Pope Francis cleared the path for sainthood for Pope John Paul II, accepting the veracity of a miracle attributed to his intercession, thus initiating the very unusual canonization of two popes (John Paul II and John XXIII) at the same time.
Pope Francis decided to canonize the popular John XXIII even though The Vatican has not officially confirmed a second miracle attributed to his intercession, hence showing his determination to prove his papal authority, which allows him to dispense of procedures if needed.

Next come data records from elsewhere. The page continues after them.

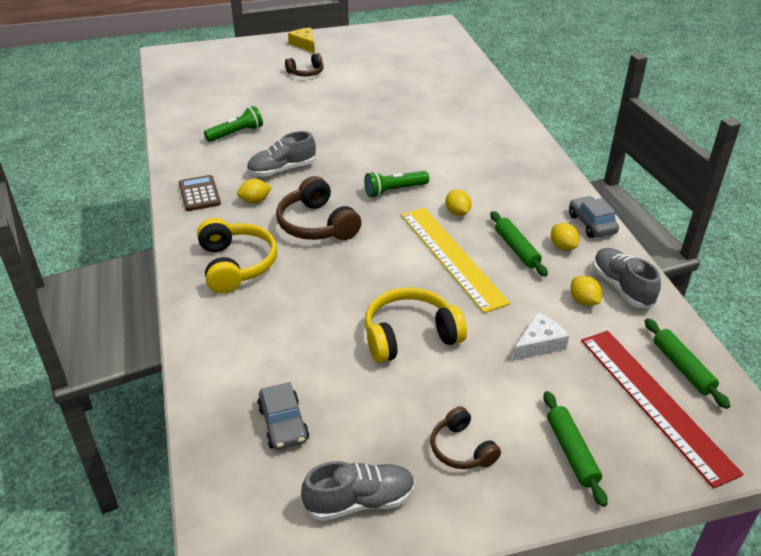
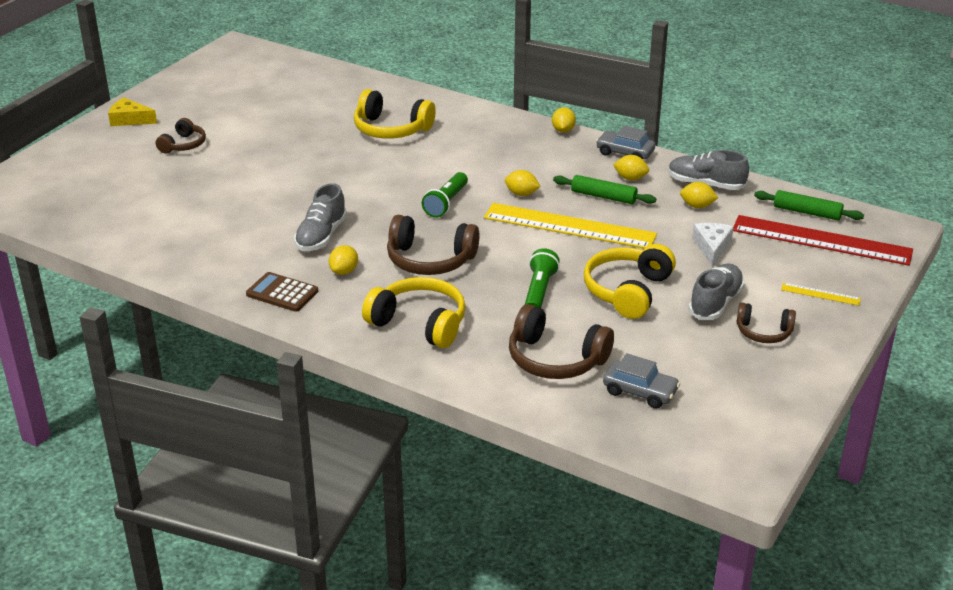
camera: 45 degrees left, 5 degrees down
(236, 133) = (218, 229): green flashlight -> green flashlight (539, 291)
(271, 353) = (555, 359): none -> brown headphones
(360, 501) = (755, 397): grey shoe -> grey shoe (715, 303)
(444, 121) = (391, 129): none -> yellow headphones
(569, 181) = (563, 130): none -> yellow lemon
(571, 452) = (820, 294): green rolling pin -> yellow ruler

Born Karol Wojtyla, John Paul II was the first non-Italian pope in more than 400 years, and the first from Eastern Europe (Poland). He was enormously popular, avoiding the pomp that characterized his predecessors and looking for contact with ordinary people, just as Pope Francis does. John Paul II was the first pope to pray in a synagogue, the first to enter a mosque in an Islamic country, and the first to chair a meeting of the leaders of all the major world religions.
Pope John Paul II was an inspirational figure who helped topple communism in Eastern Europe, but was also known for his conservative views. During a papacy that lasted nearly twenty-seven years, John Paul II travelled all over the world, hailed by immense crowds as he advocated peace, denounced human rights abuses and criticized the decadence of the modern world.
One of his closest collaborators, Cardinal Giovanni Battista Re, summarized his character clearly: “He was a man of certainties, not doubts; a mystic who had both feet on the ground.”
Pope John XXIII is surprisingly popular after more than thirty years after his death, and is considered a man of kindness, sanctity, vision, and a saint by many, especially in Italy, where he was called by everyone “Il Papa buono”, the Good Pope, with an emphasis on his being a good man more than a good pope.